A Mixed-Methods, Community-Based Study To Identify Predictors Of Depression In Latino Adolescents By Gender
Keywords:Depression, Acculturative stress, Self-mastery, Latino Adolescents, Gender
Latino adolescent depressive symptoms are a growing problem, of interest to both the community and academic partner who are reporting the present study. In this mixed-method, community-based participatory research study we quantitatively examined predictors of depression known to impact adolescent mental health that are amenable to interventions. Concurrently, we qualitatively assessed parents’ perceptions of mental health problems in children, their causes and potential solutions. The data from parents (n = 108) was obtained in focus groups led in Spanish, and the data from adolescents (n = 86) was obtained in English language surveys. Among the adolescents there was an even representation of males (47.7%) and females (52.3%), Mage = 15.24 (SD = 1.97). Nearly half (47.7%) of the adolescents were experiencing minor depression and one in ten (10.5%) were experiencing major depression according to their scores on the PHQ-9. Adolescent participants reported low acculturative stress, average social support, and high mastery, as well as highly functional families. Males reported higher self-mastery than females and lower acculturative stress.
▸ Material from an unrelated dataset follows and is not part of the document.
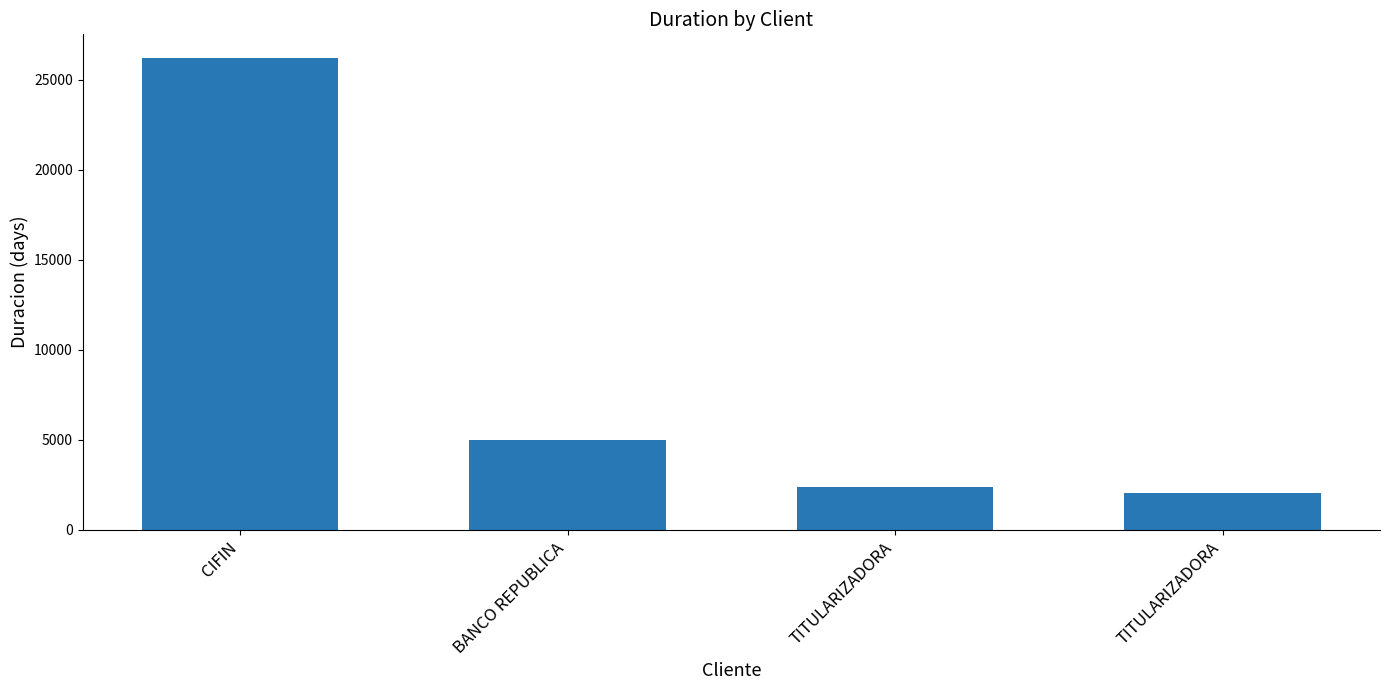

How many series are shown in this chart?

1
Predictors of depression differed by gender. For males, self-mastery predicted depressive symptoms; for females acculturative stress predicted depressive symptoms. The focus groups with parents supported and expanded quantitative findings. The parents demonstrated a keen awareness of depression in teens and their own contributions to the problem, including their efforts to maintain their culture of origin which prevents integration of their children into the majority culture. Parents also reported difficulties knowing what steps to take and finding resources. The additional dimension of parental voice is often missing from studies of adolescents, and here it clarified many of the issues identified in the teens. These findings suggest the need to focus on mental health in this population, potentially developing differential interventions by gender and taking a family systems approach.